Two different presentations of de novo variants of CSNK2B: two case reports

Background Poirier-Bienvenu neurodevelopmental syndrome is a neurologic disorder caused by mutations in the CSNK2B gene. It is mostly characterized by early-onset seizures, hypotonia, and mild dysmorphic features. Craniodigital syndrome is a recently described disorder also related to CSNK2B, with a single report in the literature. Objective To report two unrelated cases of children harboring CSNK2B variants (NM_001320.6) who presented with distinct diseases.
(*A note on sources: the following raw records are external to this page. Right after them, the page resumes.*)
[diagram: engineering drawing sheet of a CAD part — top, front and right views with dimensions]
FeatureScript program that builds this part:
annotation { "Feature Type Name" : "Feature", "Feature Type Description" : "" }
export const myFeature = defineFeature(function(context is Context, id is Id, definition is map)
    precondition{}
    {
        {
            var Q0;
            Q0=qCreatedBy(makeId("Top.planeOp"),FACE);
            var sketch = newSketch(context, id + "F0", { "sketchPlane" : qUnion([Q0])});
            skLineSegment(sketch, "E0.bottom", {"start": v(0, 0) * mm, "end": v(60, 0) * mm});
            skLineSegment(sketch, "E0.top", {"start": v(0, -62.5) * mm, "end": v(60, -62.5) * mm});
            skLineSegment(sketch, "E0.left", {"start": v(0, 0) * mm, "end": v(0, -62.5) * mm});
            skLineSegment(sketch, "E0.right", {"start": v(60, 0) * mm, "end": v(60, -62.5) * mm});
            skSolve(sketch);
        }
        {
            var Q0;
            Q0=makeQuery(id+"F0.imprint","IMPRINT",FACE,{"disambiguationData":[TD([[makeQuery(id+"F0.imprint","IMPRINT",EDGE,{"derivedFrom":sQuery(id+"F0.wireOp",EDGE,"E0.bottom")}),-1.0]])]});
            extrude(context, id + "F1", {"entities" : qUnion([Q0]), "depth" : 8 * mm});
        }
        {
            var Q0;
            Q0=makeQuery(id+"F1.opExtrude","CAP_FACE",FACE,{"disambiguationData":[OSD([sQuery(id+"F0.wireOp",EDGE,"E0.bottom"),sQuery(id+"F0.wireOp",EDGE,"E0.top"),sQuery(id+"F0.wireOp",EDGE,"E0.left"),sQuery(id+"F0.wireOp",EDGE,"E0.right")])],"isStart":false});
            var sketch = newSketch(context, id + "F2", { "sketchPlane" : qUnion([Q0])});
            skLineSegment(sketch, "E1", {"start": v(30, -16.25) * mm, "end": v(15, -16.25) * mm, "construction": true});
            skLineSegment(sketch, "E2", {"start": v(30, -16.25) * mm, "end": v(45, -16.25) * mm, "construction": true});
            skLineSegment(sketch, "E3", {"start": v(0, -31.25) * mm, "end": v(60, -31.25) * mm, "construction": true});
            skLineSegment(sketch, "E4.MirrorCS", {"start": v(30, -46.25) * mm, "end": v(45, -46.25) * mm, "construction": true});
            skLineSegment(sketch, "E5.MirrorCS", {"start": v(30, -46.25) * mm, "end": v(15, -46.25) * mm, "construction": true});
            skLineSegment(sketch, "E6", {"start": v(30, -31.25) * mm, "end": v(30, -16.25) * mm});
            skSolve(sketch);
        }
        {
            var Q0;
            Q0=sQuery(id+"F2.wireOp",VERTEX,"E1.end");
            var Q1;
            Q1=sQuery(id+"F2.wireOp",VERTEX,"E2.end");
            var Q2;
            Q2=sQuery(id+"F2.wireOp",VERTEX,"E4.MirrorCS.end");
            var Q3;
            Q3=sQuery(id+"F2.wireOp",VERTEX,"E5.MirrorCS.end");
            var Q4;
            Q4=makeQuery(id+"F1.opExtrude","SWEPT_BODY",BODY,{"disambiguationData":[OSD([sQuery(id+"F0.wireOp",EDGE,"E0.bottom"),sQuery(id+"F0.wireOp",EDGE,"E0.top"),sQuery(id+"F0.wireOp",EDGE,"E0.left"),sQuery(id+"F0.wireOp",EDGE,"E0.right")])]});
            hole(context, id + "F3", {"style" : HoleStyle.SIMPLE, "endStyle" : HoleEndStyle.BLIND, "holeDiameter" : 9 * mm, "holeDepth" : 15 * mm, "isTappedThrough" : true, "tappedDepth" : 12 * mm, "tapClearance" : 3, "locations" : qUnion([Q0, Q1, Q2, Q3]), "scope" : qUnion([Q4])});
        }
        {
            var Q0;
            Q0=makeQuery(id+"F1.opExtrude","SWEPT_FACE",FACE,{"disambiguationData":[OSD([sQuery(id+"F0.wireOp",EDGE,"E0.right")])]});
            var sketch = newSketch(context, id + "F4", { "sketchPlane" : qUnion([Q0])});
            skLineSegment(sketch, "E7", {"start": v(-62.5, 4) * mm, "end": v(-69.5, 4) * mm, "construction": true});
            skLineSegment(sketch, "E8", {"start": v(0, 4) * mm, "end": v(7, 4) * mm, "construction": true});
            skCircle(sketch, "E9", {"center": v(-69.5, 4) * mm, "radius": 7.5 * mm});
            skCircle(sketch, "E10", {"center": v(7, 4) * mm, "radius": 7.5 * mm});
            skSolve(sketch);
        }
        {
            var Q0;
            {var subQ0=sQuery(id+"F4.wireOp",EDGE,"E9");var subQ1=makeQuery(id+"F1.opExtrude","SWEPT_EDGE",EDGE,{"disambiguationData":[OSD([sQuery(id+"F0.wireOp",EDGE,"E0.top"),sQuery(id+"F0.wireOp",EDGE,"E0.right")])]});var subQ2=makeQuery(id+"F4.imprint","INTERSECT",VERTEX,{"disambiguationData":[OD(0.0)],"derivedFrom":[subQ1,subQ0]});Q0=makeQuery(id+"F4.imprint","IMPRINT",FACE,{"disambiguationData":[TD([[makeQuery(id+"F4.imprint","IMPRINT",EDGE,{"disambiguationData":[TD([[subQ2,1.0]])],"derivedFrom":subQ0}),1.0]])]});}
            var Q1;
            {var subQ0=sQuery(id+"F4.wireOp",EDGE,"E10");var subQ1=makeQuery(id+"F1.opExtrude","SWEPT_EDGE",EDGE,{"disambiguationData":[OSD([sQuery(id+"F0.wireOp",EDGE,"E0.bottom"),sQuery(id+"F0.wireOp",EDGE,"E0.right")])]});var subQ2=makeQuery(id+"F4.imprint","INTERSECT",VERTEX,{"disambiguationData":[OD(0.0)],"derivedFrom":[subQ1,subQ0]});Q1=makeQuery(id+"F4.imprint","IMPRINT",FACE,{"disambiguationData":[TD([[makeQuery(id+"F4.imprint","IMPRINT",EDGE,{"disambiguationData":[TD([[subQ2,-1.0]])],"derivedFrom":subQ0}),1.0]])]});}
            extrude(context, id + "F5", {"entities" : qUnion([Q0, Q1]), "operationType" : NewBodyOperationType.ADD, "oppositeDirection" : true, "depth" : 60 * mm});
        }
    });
Case report Case 1 is a 7-month-old, Caucasian, female patient with chief complaints of severe hypotonia and drug-refractory myoclonic epilepsy, with a likely pathogenic de novo variant c.494A>G (p.His165Arg). Case 2 is a 5-year-old male, Latino patient with craniodigital intellectual disability syndrome subjacent to a de novo, likely pathogenic variant c.94G>T (p.Asp32Tyr). His dysmorphic features included facial dysmorphisms, supernumerary nipples, and left-hand postaxial polydactyly. Conclusion This report suggest that the CSNK2B gene may be involved in the physiopathology of neurodevelopmental disorders and variable dysmorphic features.

Automated summary

This study reports two unrelated cases of children with CSNK2B variants, each presenting with a different disease. Case 1 is a 7-month-old Caucasian female with severe hypotonia and drug-refractory myoclonic epilepsy, harboring a likely pathogenic de novo variant. Case 2 is a 5-year-old Latino male with craniodigital intellectual disability syndrome, carrying a likely pathogenic de novo variant. Both cases had distinct dysmorphic features.